Etna lies in an area that is still not well understood from a geological standpoint. While some scientists relate the Etnean volcanism to subduction of the Ionian oceanic seafloor beneath the Calabrian Arc (with volcanism on the Aeolian Islands as one consequence), others postulate a hot spot beneath Etna, thus explaining its high lava production and fluid mafic magmas. Still another hypothesis sees Etna in a complex rifting environment. Whatever of this is true, it is evident that Etna lies in a very complex geodynamic environment hardly comparable to any other region on Earth. There is some evidence that Etna is but the most recent manifestation of volcanism fed from a very long-lived mantle source, having caused numerous earlier phases of mafic volcanism in the Monti Iblei, SE Sicily, through the early Pleistocene.
Another peculiarity of Etna lies in the fact that it is, like all dangerous Italian volcanoes, densely populated. The Catania area is Sicily's largest urban agglomerate (with more than 1 million people), consisting not only of the city itself but of numerous smaller towns and villages that at altitudes of up to 900 m (Nicolosi). Lava flows from historical eruptions of Etna have frequently covered areas now occupied by villages and tourist facilities. While Vesuvio is presently inactive, and may remain so for centuries, Etna shows no sign of entering into a long repose period soon.

Volcanic hazards at Etna

1992 lava flows

Night view of lava flows running down Val Calanna, and towards inhabited areas. The threatened town of Zafferana lies out of the photo towards the right. 20 March 1992.

Although generally considered a rather "harmless" volcano because devastatingly explosive eruptions are very rare (with the strongest explosive activity being confined to the summit craters), Etna is a potentially very hazardous volcano.
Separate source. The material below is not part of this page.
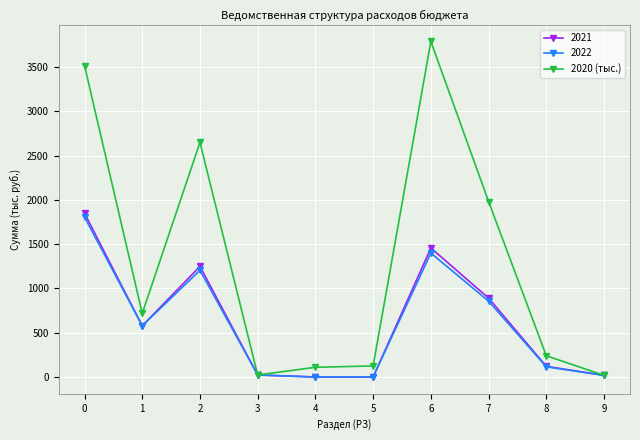

Is this an area chart (filled region under the line)?

No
The hazard is primarily from lava flows which do not present a significant threat to human lives but a serious one to property. The amount of damage to be expected is strongly related to several variables among which the mass eruption rate and the location of eruptive vents are the chief ones. The lower the location of the eruptive vents, the more dangerous will be the eruption. Since only few eruptions have occurred from low-lying vents in this century, the hazard has been, and is still, seriously underestimated.